### Task prompt
Below are records to write out again, exactly as they read.

### Excerpted data
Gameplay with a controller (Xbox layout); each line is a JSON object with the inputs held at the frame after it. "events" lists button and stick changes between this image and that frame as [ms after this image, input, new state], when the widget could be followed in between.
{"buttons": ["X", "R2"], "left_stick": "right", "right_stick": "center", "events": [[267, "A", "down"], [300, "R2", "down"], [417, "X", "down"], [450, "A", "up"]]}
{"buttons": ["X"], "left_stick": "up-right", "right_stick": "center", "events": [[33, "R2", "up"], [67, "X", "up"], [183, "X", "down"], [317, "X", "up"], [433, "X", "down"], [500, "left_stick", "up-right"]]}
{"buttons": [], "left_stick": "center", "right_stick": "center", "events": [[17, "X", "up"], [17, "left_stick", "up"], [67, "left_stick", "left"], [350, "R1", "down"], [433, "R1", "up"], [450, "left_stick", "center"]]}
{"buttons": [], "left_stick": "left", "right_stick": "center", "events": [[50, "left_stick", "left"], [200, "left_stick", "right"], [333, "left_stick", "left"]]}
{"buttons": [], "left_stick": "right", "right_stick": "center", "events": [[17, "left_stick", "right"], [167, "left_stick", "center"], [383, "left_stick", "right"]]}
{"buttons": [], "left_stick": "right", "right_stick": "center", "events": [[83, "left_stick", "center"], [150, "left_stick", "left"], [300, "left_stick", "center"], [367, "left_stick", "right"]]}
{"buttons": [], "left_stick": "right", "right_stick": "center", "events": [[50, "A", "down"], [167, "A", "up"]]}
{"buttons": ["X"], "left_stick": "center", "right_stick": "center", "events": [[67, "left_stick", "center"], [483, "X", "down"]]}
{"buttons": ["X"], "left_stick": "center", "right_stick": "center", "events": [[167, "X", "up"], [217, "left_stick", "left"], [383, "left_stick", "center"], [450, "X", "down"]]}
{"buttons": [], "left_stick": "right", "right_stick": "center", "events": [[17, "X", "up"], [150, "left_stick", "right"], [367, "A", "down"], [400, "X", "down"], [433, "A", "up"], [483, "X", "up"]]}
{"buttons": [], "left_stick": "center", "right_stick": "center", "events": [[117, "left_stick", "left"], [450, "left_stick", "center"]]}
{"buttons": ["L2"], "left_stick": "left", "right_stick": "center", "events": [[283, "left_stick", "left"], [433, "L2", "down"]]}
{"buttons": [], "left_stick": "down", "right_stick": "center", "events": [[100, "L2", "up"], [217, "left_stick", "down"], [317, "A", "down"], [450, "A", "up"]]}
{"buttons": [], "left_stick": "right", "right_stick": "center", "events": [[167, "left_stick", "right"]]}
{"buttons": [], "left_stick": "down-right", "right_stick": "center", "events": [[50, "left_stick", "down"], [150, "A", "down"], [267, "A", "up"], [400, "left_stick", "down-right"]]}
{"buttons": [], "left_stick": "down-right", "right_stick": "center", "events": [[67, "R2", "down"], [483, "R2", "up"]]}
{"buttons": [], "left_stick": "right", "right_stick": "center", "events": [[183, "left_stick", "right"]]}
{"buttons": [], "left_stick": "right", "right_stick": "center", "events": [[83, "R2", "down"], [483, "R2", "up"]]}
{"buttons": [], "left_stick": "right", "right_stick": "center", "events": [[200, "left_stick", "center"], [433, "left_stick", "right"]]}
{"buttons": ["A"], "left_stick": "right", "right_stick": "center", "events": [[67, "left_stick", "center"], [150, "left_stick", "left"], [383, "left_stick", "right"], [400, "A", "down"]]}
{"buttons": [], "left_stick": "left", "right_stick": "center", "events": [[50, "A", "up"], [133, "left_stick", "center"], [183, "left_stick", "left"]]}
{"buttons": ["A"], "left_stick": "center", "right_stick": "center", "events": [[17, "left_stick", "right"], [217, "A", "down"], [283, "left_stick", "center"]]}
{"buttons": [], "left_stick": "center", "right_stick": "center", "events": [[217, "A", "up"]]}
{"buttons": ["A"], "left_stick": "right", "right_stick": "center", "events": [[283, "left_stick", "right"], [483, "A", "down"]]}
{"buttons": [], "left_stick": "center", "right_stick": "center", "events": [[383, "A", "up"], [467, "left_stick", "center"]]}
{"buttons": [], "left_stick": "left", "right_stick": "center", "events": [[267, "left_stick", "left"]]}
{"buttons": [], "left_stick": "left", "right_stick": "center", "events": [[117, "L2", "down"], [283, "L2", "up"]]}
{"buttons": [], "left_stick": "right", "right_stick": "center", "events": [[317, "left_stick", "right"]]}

### Exercise result
Gameplay with a controller (Xbox layout); each line is a JSON object with the inputs held at the frame after it. "events" lists button and stick changes between this image and that frame as [ms after this image, input, new state], when the widget could be followed in between.
{"buttons": ["X", "R2"], "left_stick": "right", "right_stick": "center", "events": [[267, "A", "down"], [300, "R2", "down"], [417, "X", "down"], [450, "A", "up"]]}
{"buttons": ["X"], "left_stick": "up-right", "right_stick": "center", "events": [[33, "R2", "up"], [67, "X", "up"], [183, "X", "down"], [317, "X", "up"], [433, "X", "down"], [500, "left_stick", "up-right"]]}
{"buttons": [], "left_stick": "center", "right_stick": "center", "events": [[17, "X", "up"], [17, "left_stick", "up"], [67, "left_stick", "left"], [350, "R1", "down"], [433, "R1", "up"], [450, "left_stick", "center"]]}
{"buttons": [], "left_stick": "left", "right_stick": "center", "events": [[50, "left_stick", "left"], [200, "left_stick", "right"], [333, "left_stick", "left"]]}
{"buttons": [], "left_stick": "right", "right_stick": "center", "events": [[17, "left_stick", "right"], [167, "left_stick", "center"], [383, "left_stick", "right"]]}
{"buttons": [], "left_stick": "right", "right_stick": "center", "events": [[83, "left_stick", "center"], [150, "left_stick", "left"], [300, "left_stick", "center"], [367, "left_stick", "right"]]}
{"buttons": [], "left_stick": "right", "right_stick": "center", "events": [[50, "A", "down"], [167, "A", "up"]]}
{"buttons": ["X"], "left_stick": "center", "right_stick": "center", "events": [[67, "left_stick", "center"], [483, "X", "down"]]}
{"buttons": ["X"], "left_stick": "center", "right_stick": "center", "events": [[167, "X", "up"], [217, "left_stick", "left"], [383, "left_stick", "center"], [450, "X", "down"]]}
{"buttons": [], "left_stick": "right", "right_stick": "center", "events": [[17, "X", "up"], [150, "left_stick", "right"], [367, "A", "down"], [400, "X", "down"], [433, "A", "up"], [483, "X", "up"]]}
{"buttons": [], "left_stick": "center", "right_stick": "center", "events": [[117, "left_stick", "left"], [450, "left_stick", "center"]]}
{"buttons": ["L2"], "left_stick": "left", "right_stick": "center", "events": [[283, "left_stick", "left"], [433, "L2", "down"]]}
{"buttons": [], "left_stick": "down", "right_stick": "center", "events": [[100, "L2", "up"], [217, "left_stick", "down"], [317, "A", "down"], [450, "A", "up"]]}
{"buttons": [], "left_stick": "right", "right_stick": "center", "events": [[167, "left_stick", "right"]]}
{"buttons": [], "left_stick": "down-right", "right_stick": "center", "events": [[50, "left_stick", "down"], [150, "A", "down"], [267, "A", "up"], [400, "left_stick", "down-right"]]}
{"buttons": [], "left_stick": "down-right", "right_stick": "center", "events": [[67, "R2", "down"], [483, "R2", "up"]]}
{"buttons": [], "left_stick": "right", "right_stick": "center", "events": [[183, "left_stick", "right"]]}
{"buttons": [], "left_stick": "right", "right_stick": "center", "events": [[83, "R2", "down"], [483, "R2", "up"]]}
{"buttons": [], "left_stick": "right", "right_stick": "center", "events": [[200, "left_stick", "center"], [433, "left_stick", "right"]]}
{"buttons": ["A"], "left_stick": "right", "right_stick": "center", "events": [[67, "left_stick", "center"], [150, "left_stick", "left"], [383, "left_stick", "right"], [400, "A", "down"]]}
{"buttons": [], "left_stick": "left", "right_stick": "center", "events": [[50, "A", "up"], [133, "left_stick", "center"], [183, "left_stick", "left"]]}
{"buttons": ["A"], "left_stick": "center", "right_stick": "center", "events": [[17, "left_stick", "right"], [217, "A", "down"], [283, "left_stick", "center"]]}
{"buttons": [], "left_stick": "center", "right_stick": "center", "events": [[217, "A", "up"]]}
{"buttons": ["A"], "left_stick": "right", "right_stick": "center", "events": [[283, "left_stick", "right"], [483, "A", "down"]]}
{"buttons": [], "left_stick": "center", "right_stick": "center", "events": [[383, "A", "up"], [467, "left_stick", "center"]]}
{"buttons": [], "left_stick": "left", "right_stick": "center", "events": [[267, "left_stick", "left"]]}
{"buttons": [], "left_stick": "left", "right_stick": "center", "events": [[117, "L2", "down"], [283, "L2", "up"]]}
{"buttons": [], "left_stick": "right", "right_stick": "center", "events": [[317, "left_stick", "right"]]}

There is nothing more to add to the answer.